Please restate word for word all lines from the one containing "Speciální a doplňkové krmivo" to the final line of the entries, and include no pictures.
START Data listing
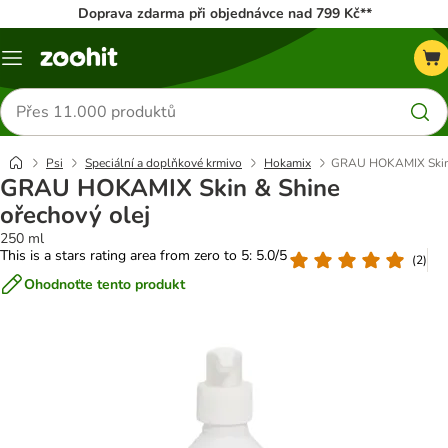
Doprava zdarma při objednávce nad 799 Kč**
Menu
Hledat
produkty
Psi
Speciální a doplňkové krmivo
Hokamix
GRAU HOKAMIX Skin &
GRAU HOKAMIX Skin & Shine
ořechový olej
250 ml
This is a stars rating area from zero to 5: 5.0/5
(
2
)
Ohodnoťte tento produkt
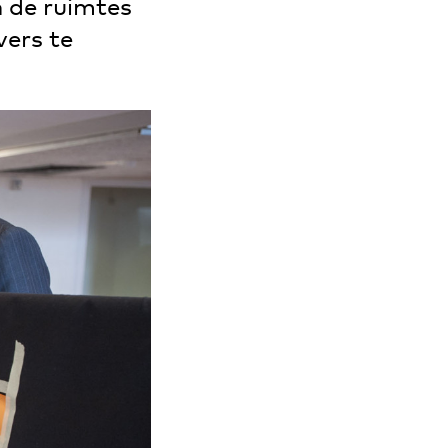
n de ruimtes
vers te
END Data listing
Your solution
Speciální a doplňkové krmivo
Hokamix
GRAU HOKAMIX Skin &
GRAU HOKAMIX Skin & Shine
ořechový olej
250 ml
This is a stars rating area from zero to 5: 5.0/5
(
2
)
Ohodnoťte tento produkt
n de ruimtes
vers te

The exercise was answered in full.